Richard Kelly is full of shit.

Remember Donnie Darko? That movie about pretentious teenagers we all saw when we were pretentious teenagers ourselves? And then pretended we understood it? Well, wouldn’t you know it, Richard Kelly made another movie. It’s called The Box, set in the 70s and based on a short story “Button Button” by Richard Matheson.

southland-talesThe premise is: a couple with financial problems is visited by a strange old man who gives them a box with a big red button and says they have 24 hours to make a decision whether to push it or not. If they do, they’ll receive $1 million, but somewhere some complete stranger will die.

Sounded awesome. I missed it in cinemas, but when I finally saw it, there was a point in the movie – somewhere around the middle – when (SPOILERS!) the button was pushed and the dude returned for it. That was a moment I thought: “Hey, it would be awesome if he said something like: Here’s your million dollars, and I’m off to give the same proposition to some complete strangers!” But the movie does no such thing. Instead, it goes on some pseudo-philosophical rant about aliens and condition of mankind.

Sadly, I was unable to say the movie was good. It was painfully pretentious. And believe me, I KNOW pretentious. But the funniest thing is that there was another adaptation of the same story – a Twilight Zone episode from 1986 – and (SPOILERS!) guess how it ends! The old guy retrieves the button box and says “Here’s your million, and I’m off with the offer to some complete strangers!”

But that’s not all. From a hillarious website The Editing Room I learned several weeks ago that sometime between Donnie and The Box Richard Kelly actually made one more film. It’s called Southland Tales and it stars Buffy the Vampire Slayer, The Rock and Stifler from American Pie, and isn’t a comedy. I just had to check it out!

The movie somehow manages to keep introducing us to a myriad of characters and describing what’s happening on the screen WHILE WE WATCH through words of a Bible-quoting and T.S. Eliot-misquoting narrator (Justin Fucking Timberlake), and yet we still have no fucking clue about what is going on. The transitions are worse than the craziest music video’s, characters sing songs out of nowhere, and did I mention that the pseudo-sci-fi plot MAKES NO FUCKING SENSE? After first eighteen minutes I said “Ok, movie, you’re 144 minutes long. I’m giving you half of that to start making sense and convince me I should keep watching, because so far you’re just fucking annoying.”

• _RECORDS_
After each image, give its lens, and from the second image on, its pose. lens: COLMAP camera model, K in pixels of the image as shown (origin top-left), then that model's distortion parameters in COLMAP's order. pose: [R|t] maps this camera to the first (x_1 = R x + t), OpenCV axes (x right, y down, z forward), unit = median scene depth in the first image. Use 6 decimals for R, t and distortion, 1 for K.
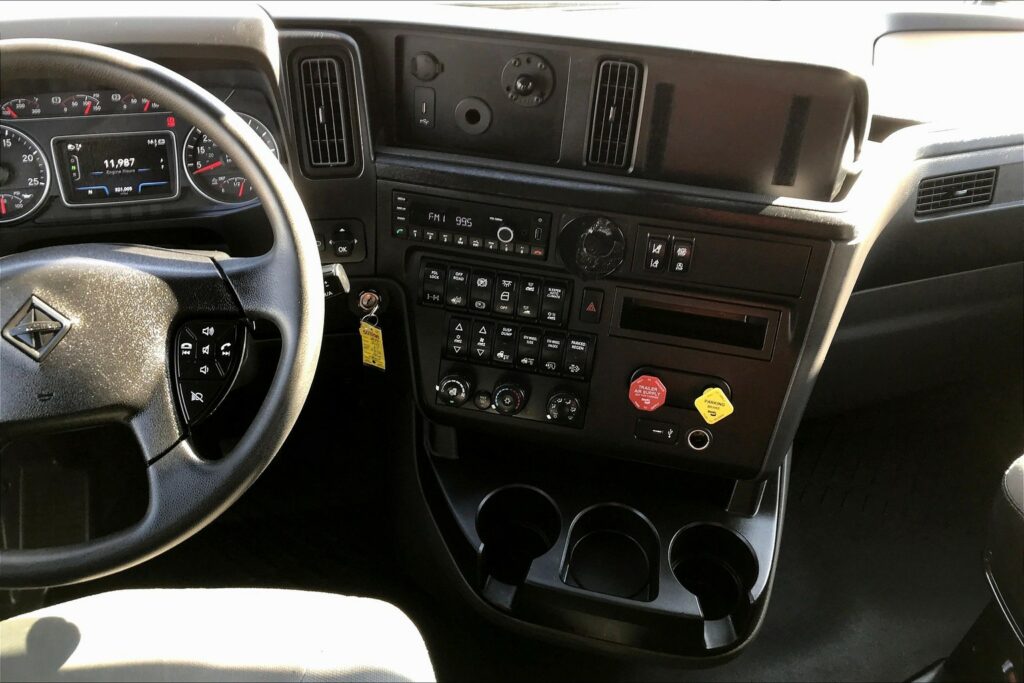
lens RADIAL K [[844.1, 0, 515.0], [0, 844.1, 340.0], [0, 0, 1]] dist [0.066343, -0.067467]
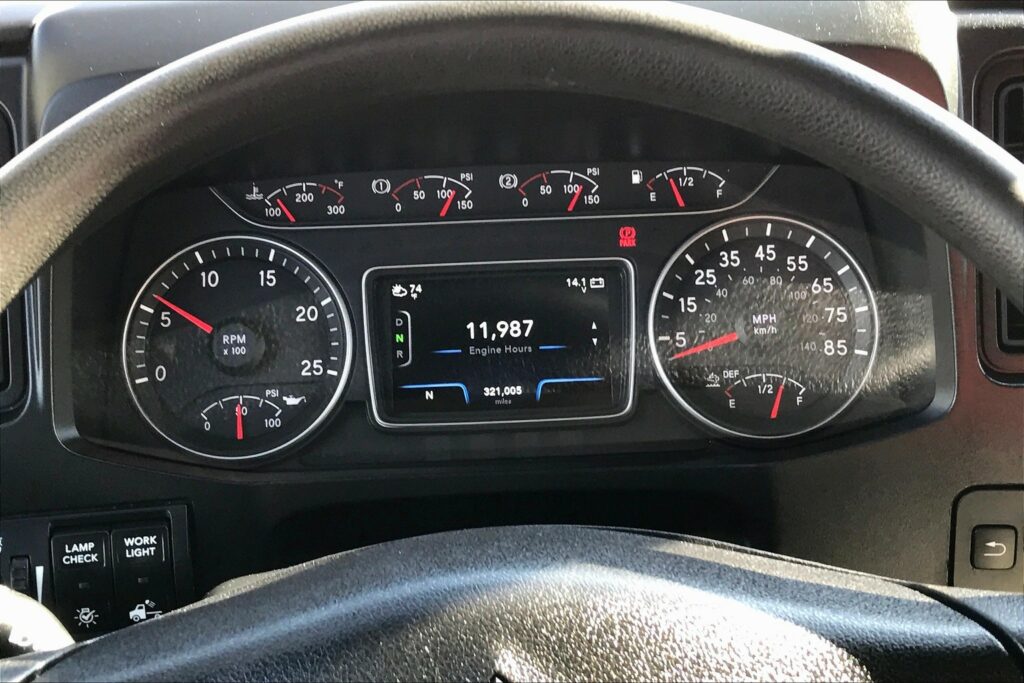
lens RADIAL K [[1629.3, 0, 507.1], [0, 1629.3, 334.5], [0, 0, 1]] dist [0.176545, 0.000000]
pose [[0.976785, 0.026018, -0.212634, -0.293063], [-0.074129, 0.972327, -0.221554, -0.027816], [0.200985, 0.232173, 0.951683, 0.241094]]
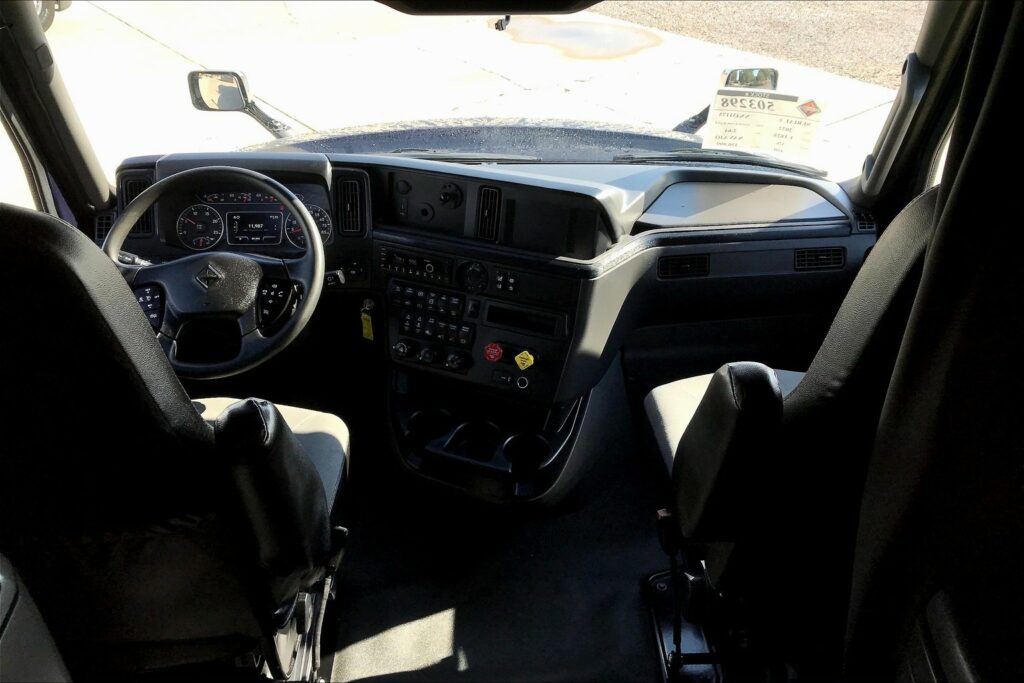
lens RADIAL K [[844.1, 0, 512.4], [0, 844.1, 341.3], [0, 0, 1]] dist [0.066343, -0.067467]
pose [[0.983806, 0.070123, -0.164953, 0.511163], [-0.094858, 0.984546, -0.147208, 0.314212], [0.152081, 0.160471, 0.975254, -0.872963]]
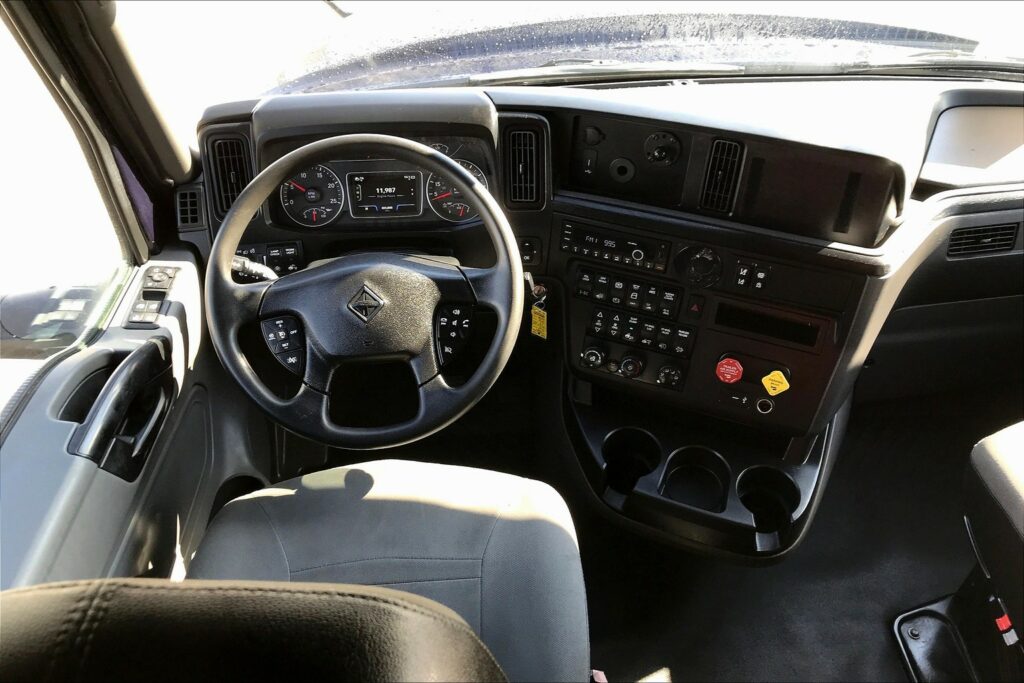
lens RADIAL K [[844.1, 0, 515.4], [0, 844.1, 343.8], [0, 0, 1]] dist [0.066343, -0.067467]
pose [[0.986715, 0.078970, -0.141978, -0.000733], [-0.072131, 0.996002, 0.052695, -0.032238], [0.145571, -0.041754, 0.988466, -0.471614]]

• _REQUIRED ACTION 1_
From the review of Richard Kelly's movies, list every film the writer says Richard Kelly made.
• _REQUIRED ACTION 2_
Write the next part of the review of Richard Kelly's movies, picking up right after its last sentence.

• _FINAL ANSWER 1_
Donnie Darko, The Box, Southland Tales

• _FINAL ANSWER 2_
But I didn’t get that far. At 52′ mark we see a horribly rendered 3D animation about a SUV fucking another SUV (I wish I was kidding) and that was the point I just stopped. Then, after crying into a pillow for half an hour, I returned, watched the movie to the end on fast-forward to catch the most nonsensical moments, and then read The Abridged Script to get but a slightest clue about what the fuck was going on. How bad a movie must be that I had to refer to The Editing Room for analysis???

So now I know: Richard Kelly is just full of shit. I can finally stop pretending I understood Donnie DarkoSouthland Tales proves that there is no shame in not making sense from any Kelly’s film, as they all just make none.

But my anger with Richard Kelly evaporated after I read what he said about the movie, and how he attempted to bullshit his way out of that pile of crap made me laugh hard. Check them out:

“[The original script] was more about making fun of Hollywood. But now it’s about, I hope, creating a piece of science fiction that’s about a really important problem we’re facing, about civil liberties and homeland security and needing to sustain both those things and balance them.”

You HOPE? Pro tip, my friend: if during a rewrite of your script you realize that the tone and the subject changes dramatically, the best for the script would be to just start from sratch. Otherwise you get Southland Tales (or the first script I’ve ever written).

“…tapestry of ideas all related to some of the biggest issues that I think we’re facing right now”

Where “tapestry” means the incomprehensible shapes Kelly vomited onto a wall after mixing vodka with whatever he was smoking while writing this script…

“Southland Tales will only be a musical in a post-modern sense of the word in that it is a hybrid of several genres.”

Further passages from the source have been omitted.